Le poids du parc collectif indique le nombre de bâtiments concernés par une procédure d'assemblée générale, et les données de Quilly le montrent nettement. On relève 1 565 habitants, 2.59 personne(s) par logement, un rattachement intercommunal à CC Estuaire et Sillon, en zone climatique H2b. Ces valeurs ne décident d'aucun projet à elles seules, mais elles fixent l'ordre de grandeur dans lequel un chiffrage à Quilly est crédible.
Périmètre de consultation conseillé pour un programme voté en assemblée générale : Loire-Atlantique. Les entreprises RGE y interviennent couramment à Quilly, et l'écart de prix entre la première et la troisième offre dépasse fréquemment 20 % à prestation identique.

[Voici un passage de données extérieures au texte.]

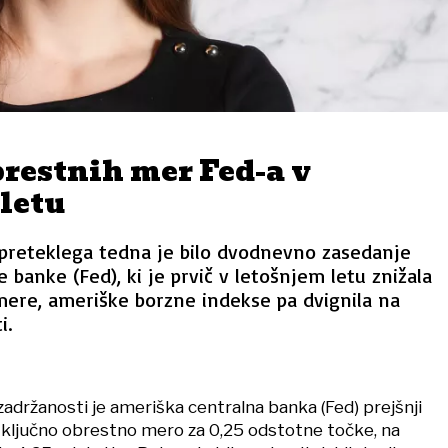
brestnih mer Fed-a v
letu
preteklega tedna je bilo dvodnevno zasedanje
 banke (Fed), ki je prvič v letošnjem letu znižala
mere, ameriške borzne indekse pa dvignila na
i.
 zadržanosti je ameriška centralna banka (Fed) prejšnji
 ključno obrestno mero za 0,25 odstotne točke, na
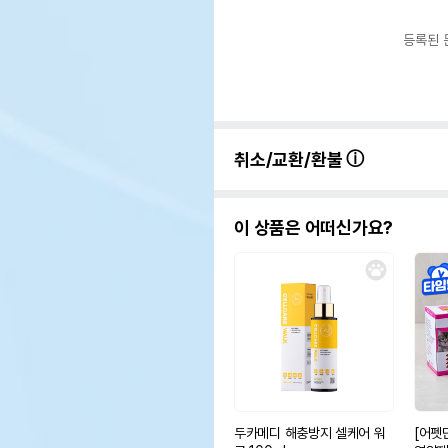
등록된 
취소/교환/환불
이 상품은 어떠신가요?
두카메디 해충방지 셀케어 워
[어펫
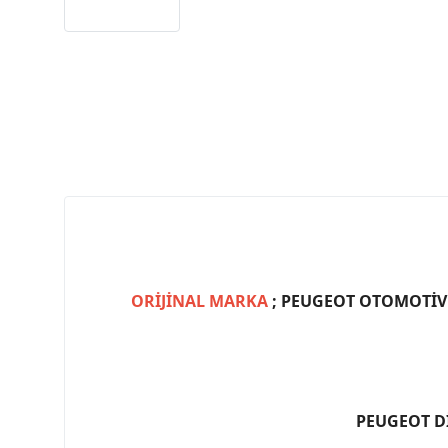
ORİJİNAL MARKA
; PEUGEOT OTOMOTİV (
PEUGEOT D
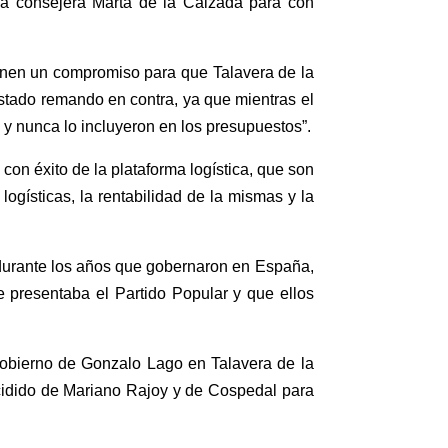
la consejera Marta de la Calzada para con
enen un compromiso para que Talavera de la
 estado remando en contra, ya que mientras el
a y nunca lo incluyeron en los presupuestos”.
 con éxito de la plataforma logística, que son
logísticas, la rentabilidad de la mismas y la
” durante los años que gobernaron en España,
 presentaba el Partido Popular y que ellos
Gobierno de Gonzalo Lago en Talavera de la
ecidido de Mariano Rajoy y de Cospedal para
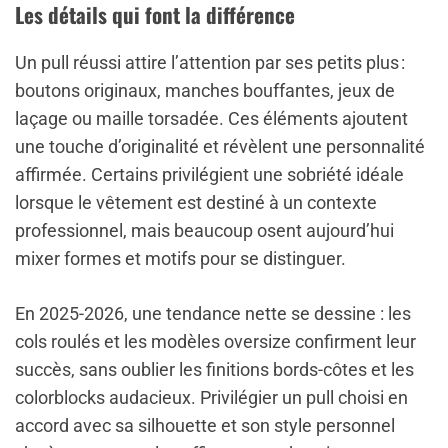
Les détails qui font la différence
Un pull réussi attire l’attention par ses petits plus :
boutons originaux, manches bouffantes, jeux de
laçage ou maille torsadée. Ces éléments ajoutent
une touche d’originalité et révèlent une personnalité
affirmée. Certains privilégient une sobriété idéale
lorsque le vêtement est destiné à un contexte
professionnel, mais beaucoup osent aujourd’hui
mixer formes et motifs pour se distinguer.
En 2025-2026, une tendance nette se dessine : les
cols roulés et les modèles oversize confirment leur
succès, sans oublier les finitions bords-côtes et les
colorblocks audacieux. Privilégier un pull choisi en
accord avec sa silhouette et son style personnel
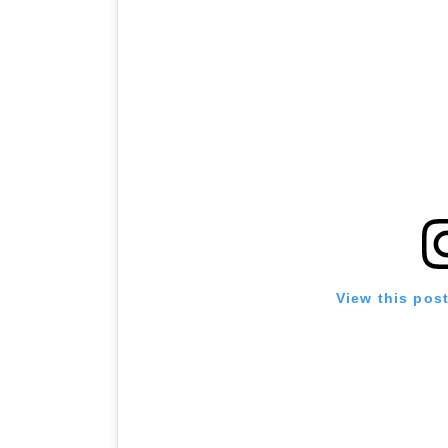
View this pos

Fiscalité applicable : les travaux d'amélioration énergétique relèvent de la TVA à 5,5 % lorsqu'ils portent sur un logement achevé depuis plus de deux ans. Sur un programme voté en assemblée générale chiffré 1 617 000 € TTC à Quilly, cela correspond à environ 84 299 € de taxe, contre le triple au taux normal.
Coût complet plutôt que prix d'achat : 1 617 000 € pour un programme voté en assemblée générale à Quilly, soit 80 850 € par an sur une durée d'usage de vingt ans, sous réserve que un gain d'au moins 35 % de consommation conventionnelle soit tenu dans la durée. C'est cette valeur annualisée qui se compare à l'économie d'énergie.

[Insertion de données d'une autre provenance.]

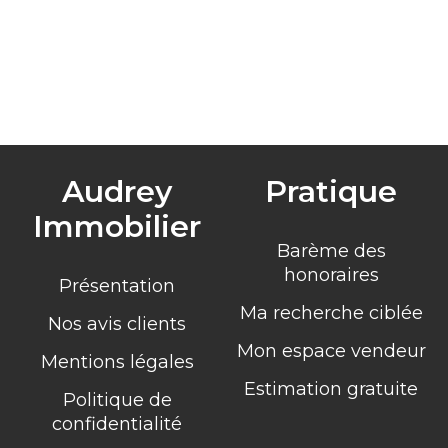
Audrey
Pratique
Immobilier
Barème des
honoraires
Présentation
Ma recherche ciblée
Nos avis clients
Mon espace vendeur
Mentions légales
Estimation gratuite
Politique de
confidentialité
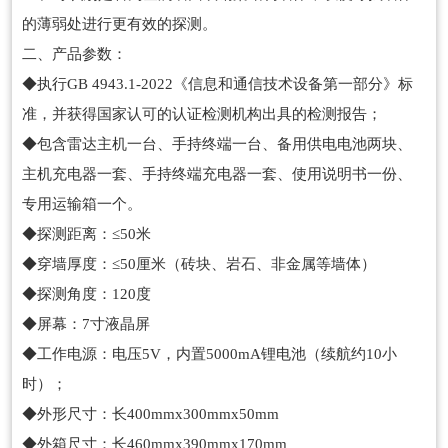
的薄弱处进行更有效的探测。
二、产品参数：
◆执行GB 4943.1-2022《信息和通信技术设备第一部分》标
准，并获得国家认可的认证检测机构出具的检测报告；
◆包含雷达主机一台、手持终端一台、备用供电电池两块、
主机充电器一套、手持终端充电器一套、使用说明书一份、
专用运输箱一个。
◆探测距离：≤50米
◆穿墙厚度：≤50厘米（砖块、岩石、非金属等墙体）
◆探测角度：120度
◆屏幕：7寸液晶屏
◆工作电源：电压5V，内置5000mA锂电池（续航约10小
时）；
◆外形尺寸：长400mmx300mmx50mm
◆外箱尺寸：长460mmx390mmx170mm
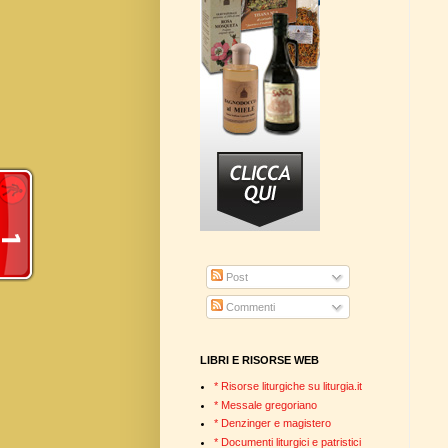
Post
Commenti
LIBRI E RISORSE WEB
* Risorse liturgiche su liturgia.it
* Messale gregoriano
* Denzinger e magistero
* Documenti liturgici e patristici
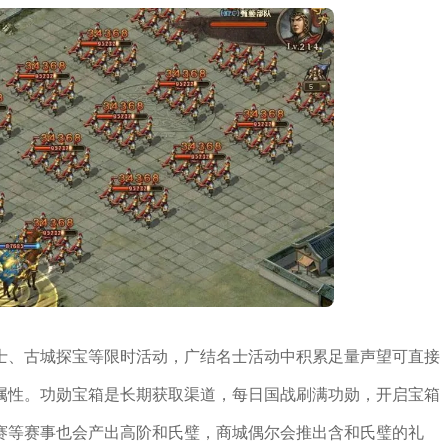
士、古城探宝等限时活动，广结名士活动中积累足量声望可直接
属性。功勋宝箱是长期获取渠道，每日国战刷满功勋，开启宝箱
赛等赛事也会产出高阶和氏璧，商城偶尔会推出含和氏璧的礼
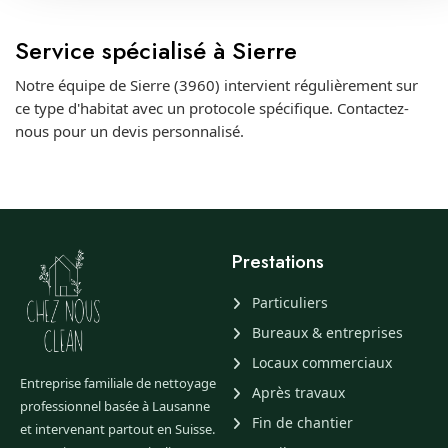
Service spécialisé à Sierre
Notre équipe de Sierre (3960) intervient régulièrement sur
ce type d'habitat avec un protocole spécifique. Contactez-
nous pour un devis personnalisé.
Prestations
Particuliers
Bureaux & entreprises
Locaux commerciaux
Entreprise familiale de nettoyage
Après travaux
professionnel basée à Lausanne
Fin de chantier
et intervenant partout en Suisse.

Le critère à écrire noir sur blanc dans le devis pour un programme voté en assemblée générale à Quilly est un gain d'au moins 35 % de consommation conventionnelle. Sans cette mention, ni l'aide ni le certificat d'économies d'énergie ne sont sécurisés, et le contrôle sur site peut conduire à un refus de versement du solde.
La densité de diagnostics renseigne sur la maturité du marché : 120 DPE publiés par l'ADEME à Quilly, soit 199 pour 1 000 résidences principales. Un tel volume conditionne les délais de un maître d'œuvre mandaté par le syndicat, dont l'intervention sur un programme voté en assemblée générale dure dix-huit à trente mois, études comprises.

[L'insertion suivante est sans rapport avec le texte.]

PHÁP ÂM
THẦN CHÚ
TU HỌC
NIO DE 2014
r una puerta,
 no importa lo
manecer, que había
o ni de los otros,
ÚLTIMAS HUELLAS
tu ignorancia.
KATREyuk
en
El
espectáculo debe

Trois pièces décident du versement à Quilly : le devis portant un gain d'au moins 35 % de consommation conventionnelle, l'attestation RGE de un maître d'œuvre mandaté par le syndicat et la levée des réserves lot par lot. Leur absence ne fait pas perdre le droit à l'aide — jusqu'à 32 000 € — mais elle en gèle le paiement.
Ce qui coûte le plus cher n'est pas le prix d'achat mais la reprise : un audit trop ancien au moment du dépôt du dossier oblige à rouvrir l'ouvrage. Comptez 161 700 € à 323 400 € à Quilly, à la charge exclusive du ménage puisque l'aide a déjà été versée sur le premier chantier.